# INSTRUCTIONS TO FOLLOW:
Your job is to report every line of the entries that has "lensletSize".
===== RECORDS FOR THIS TASK
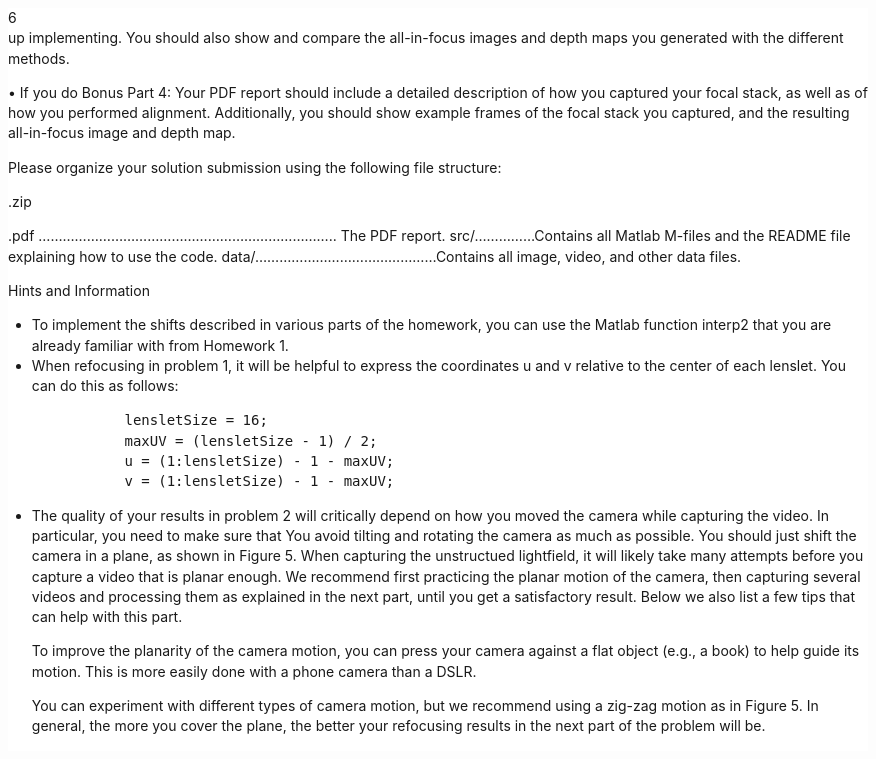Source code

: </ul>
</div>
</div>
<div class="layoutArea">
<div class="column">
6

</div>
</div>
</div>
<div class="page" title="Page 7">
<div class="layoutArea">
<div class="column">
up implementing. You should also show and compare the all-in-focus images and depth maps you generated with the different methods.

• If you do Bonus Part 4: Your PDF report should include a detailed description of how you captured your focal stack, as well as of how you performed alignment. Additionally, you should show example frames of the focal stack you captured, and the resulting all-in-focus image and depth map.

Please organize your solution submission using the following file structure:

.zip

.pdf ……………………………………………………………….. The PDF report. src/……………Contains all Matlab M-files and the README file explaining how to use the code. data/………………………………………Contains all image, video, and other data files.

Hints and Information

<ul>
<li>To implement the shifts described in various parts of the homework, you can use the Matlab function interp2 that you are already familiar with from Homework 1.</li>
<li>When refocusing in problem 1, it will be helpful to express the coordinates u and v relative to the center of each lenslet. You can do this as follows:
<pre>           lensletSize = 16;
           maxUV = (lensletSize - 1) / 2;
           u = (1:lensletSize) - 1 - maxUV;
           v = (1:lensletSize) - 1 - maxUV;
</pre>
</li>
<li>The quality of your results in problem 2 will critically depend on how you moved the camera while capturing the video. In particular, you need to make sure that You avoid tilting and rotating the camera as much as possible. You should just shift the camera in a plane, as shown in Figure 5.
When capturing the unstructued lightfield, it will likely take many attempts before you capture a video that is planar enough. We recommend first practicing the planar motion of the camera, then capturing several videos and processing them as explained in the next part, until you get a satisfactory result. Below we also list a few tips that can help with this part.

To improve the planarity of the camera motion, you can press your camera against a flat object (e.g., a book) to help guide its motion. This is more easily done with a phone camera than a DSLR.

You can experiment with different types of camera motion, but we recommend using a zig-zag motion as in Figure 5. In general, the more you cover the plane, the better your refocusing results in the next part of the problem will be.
==========
# RESPONSE FOR THIS EXERCISE:
<pre>           lensletSize = 16;
           maxUV = (lensletSize - 1) / 2;
           u = (1:lensletSize) - 1 - maxUV;
           v = (1:lensletSize) - 1 - maxUV;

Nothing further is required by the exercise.